07.01.2022 12:44 |

Prüfung in Schwurbeln

Corona-Verharmlosung an Uni Wien sorgt für Wirbel

Corona-verharmlosende Aussagen mehrerer Vortragender einer Ringvorlesung an der Universität Wien sorgen aktuell für Wirbel - und Protest bei der Österreichischen HochschülerInnenschaft. Sie wirft der Vorlesung vor, eine „Plattform für menschenverachtende Haltungen“ zu bieten, und fordert daher deren Absetzung.

Wie der Sender FM4 berichtet, sollen in der von der Universität Wien, der Technischen Universität Wien und der Universität für Bodenkultur (BOKU) seit Oktober abgehaltenen Ringvorlesung mit dem Titel „Corona - eine transdisziplinäre Herausforderung“ Eckpunkte der Corona- und der Klimakrise diskutiert werden. Vortragende, wie der inzwischen von der Medizin-Uni Wien gekündigte Leiter der Abteilung für Allgemein- und Familienmedizin, Andreas Sönnichsen, sollen die akademische Sorgfaltspflicht vernachlässigt und die Thematik einseitig betrachtet haben.

„Das war mir dann doch zu ominös“
„Der Titel der Lehrveranstaltung, die Transdisziplinarität und die Kooperation der Unis haben mich neugierig gemacht. Schon bei der Einleitung der Organisatorin und spätestens bei dem Vortrag von Herrn Sönnichsen habe ich ein ungutes Gefühl bekommen. Das war mir dann doch zu ominös“, zitierte der Radiosender eine Studentin, die bei der ersten Einheit der Ringvorlesung online dabei war.

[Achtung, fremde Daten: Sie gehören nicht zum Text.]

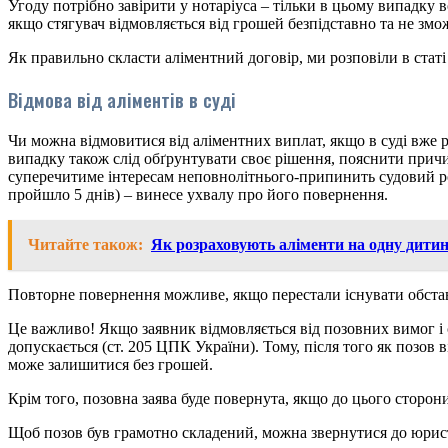
Угоду потрібно завірити у нотаріуса – тільки в цьому випадку в
якщо стягувач відмовляється від грошей безпідставно та не змо
Як правильно скласти аліментний договір, ми розповіли в статі
Відмова від аліментів в суді
Чи можна відмовитися від аліментних виплат, якщо в суді вже р
випадку також слід обґрунтувати своє рішення, пояснити причи
суперечитиме інтересам неповнолітнього-припинить судовий ро
пройшло 5 днів) – винесе ухвалу про його повернення.
Читайте також:
Як розраховують аліменти на одну дити
Повторне повернення можливе, якщо перестали існувати обстав
Це важливо! Якщо заявник відмовляється від позовних вимог і 
допускається (ст. 205 ЦПК України). Тому, після того як позов
може залишитися без грошей.
Крім того, позовна заява буде повернута, якщо до цього сторони
Щоб позов був грамотно складений, можна звернутися до юрис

„Keine Maschinen, in die man einfach eine Spritze reinsticht!“
Sönnichsen soll in dieser unter anderem darauf beharrt haben, dass das Coronavirus für die Masse der Bevölkerung nicht gefährlich sei. „Wir sind keine Maschinen, in die man einfach eine Spritze reinsticht!“, empörte sich Christian Schubert, Mediziner am Universitätsklinikum für medizinische Psychologie in Innsbruck und Leiter des dortigen Labors für Psychoneuroimmunologie, dem Bericht nach nur wenige Wochen später in seinem Vortrag über die Covid-19-Impfung.

Grüner Pass als „Mittel der staatlichen Überwachung“
Kritik an der Impfung äußerte dem Bericht nach auch Andrea Komlosy, Historikerin an der Universität Wien,
die die Ringvorlesung organisiert und die Impfung ungeachtet mangelnder medizinischer Kompetenzen als „eingebildeten Schutz“ bezeichnete. Der Grüne Pass sei für sie ein „Mittel der staatlichen Überwachung“.

Umstritten sind dem Bericht nach auch die Äußerungen des Münchner Kommunikationswissenschaftlers Michael Meyen. Er soll laut FM4 Medien unterstellt haben, nicht die Wahrheit abzubilden, und Studierenden daher alternative Medien, wie jenes des deutschen Verschwörungsideologen Ken Jebsen, KenFM, empfohlen haben.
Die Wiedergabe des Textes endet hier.